= Rafah Museum =

Museum in Rafah, Gaza Strip, Palestine

The Rafah Museum (متحف رفح) was established in December 2022 in the south of the city of Rafah in the Gaza Strip, Palestine. It was founded by Suihala Shaheen, an activist and university lecturer, who holds a doctorate in educational studies from the Arab Research Institute of the League of Arab States in Cairo, and a doctorate in arts education technology from Helwan University in Egypt. The museum was the culmination of 30 years of collecting. Openings, exhibitions, and heritage celebrations were held at the museum to commemorate Earth Day and International Women’s Day.

== Collections==
The museum contained thousands of artefacts relating to Palestinian heritage and reflecting the culture of Bedouins, farmers, and city dwellers.

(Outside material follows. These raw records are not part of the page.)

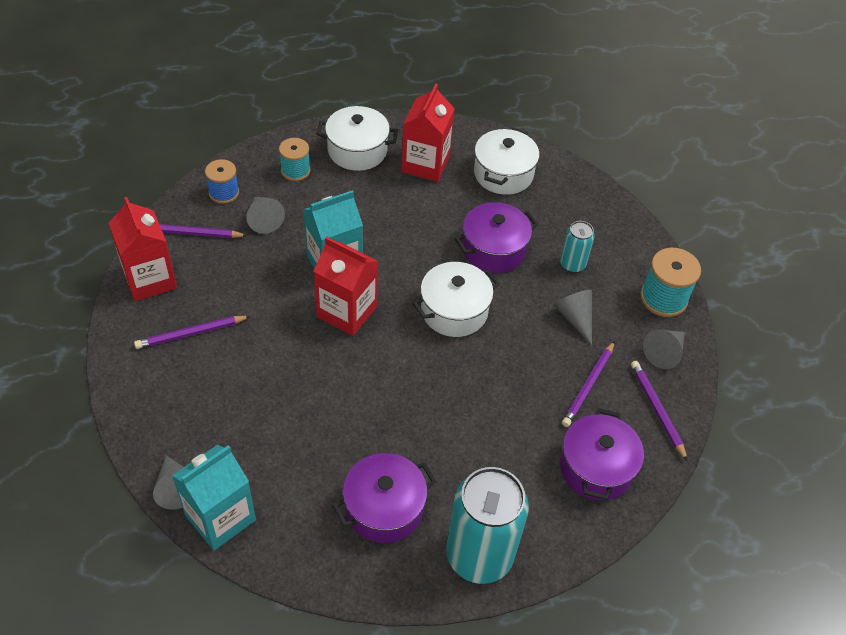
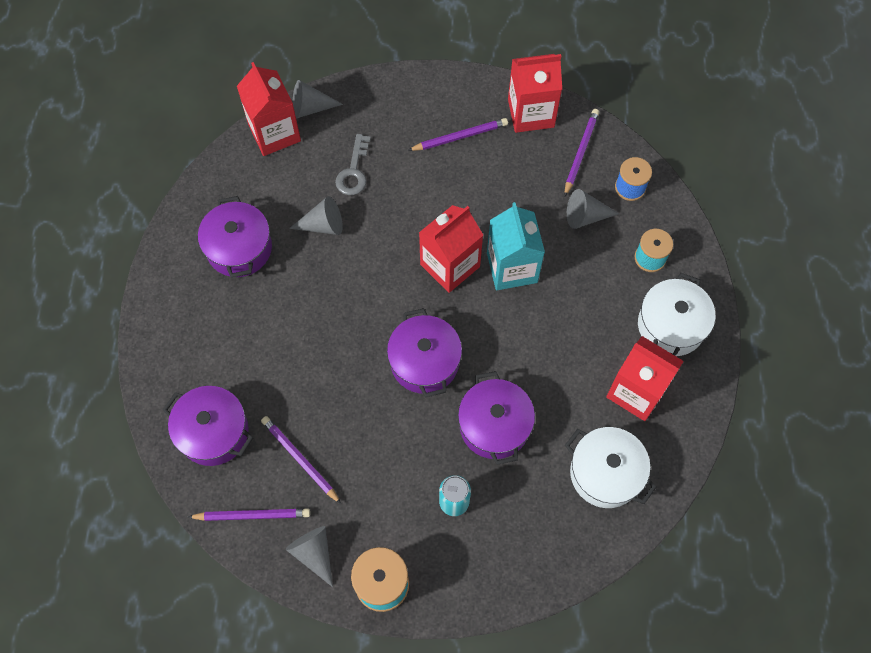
camera: 110 degrees right, 15 degrees up
(191, 333) = (460, 137): purple pencil -> purple pencil turned 75 degrees clockwise
(220, 517) = (274, 133): turquoise carton -> red carton
(256, 421) = (353, 171): none -> grey key
(454, 311) = (424, 362): white pot -> purple pot
(479, 555) = (172, 308): turquoise can -> none
(575, 318) = (382, 477): grey cone -> grey cone (323, 225)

The items collected by Mrs. Suhaila Shaheen included traditional costume including women's headdresses, Palestinian embroidery, baskets, agricultural tools, legal and historical documents. The museum also exhibited rare gemstones, historic passports, postage stamps, and illustrated documents about ancient Palestine. Some of the oldest artefacts in the collection dated to the Byzantine period.

== Destruction ==
The museum was bombed in 2023 by the Israeli Air Force in response to Operation Al-Aqsa Flood. Shaheen said after the bombing:

No tree, no stone, no human being, no animal, no heritage is safe here, the treasures of my life and my toil, the dresses, precious stones, old coins, documents, the treasures of my life are gone. This is our condition, this is the condition of the Palestinian people, God help us[.]
In February 2024, Suhaila was interviewed by The Art Newspaper about her museum, its destruction, and her attempts to salvage the collection. She said "the museum was a beacon of training and education for everyone, especially women, to spread the message of science, art, culture and heritage. But the dream I had [worked towards] for more than 30 years is lost. Destroyed in moments.”

== Recovery ==
The Palestinian Museum received funding from ALIPH (International Alliance for the protection of Heritage) to enable salvage attempts to begin. A bulldozer was hired, and a group of around ten women began digging, retrieving approximately 25% of the collection. One dress was recovered in several pieces, which were several kilometres apart. The second was recovered from on top of an electricity pylon. A third dress, that of a child, was retrieved after several months, from the roof of a partially destroyed building. These three traditional Palestinian embroidered dresses were able to be smuggled out of Gaza through the Karm Abu Salam crossing. On 26 June 2025, the child's dress was put on display in the exhibition 'Thread Memory' at V&A Dundee.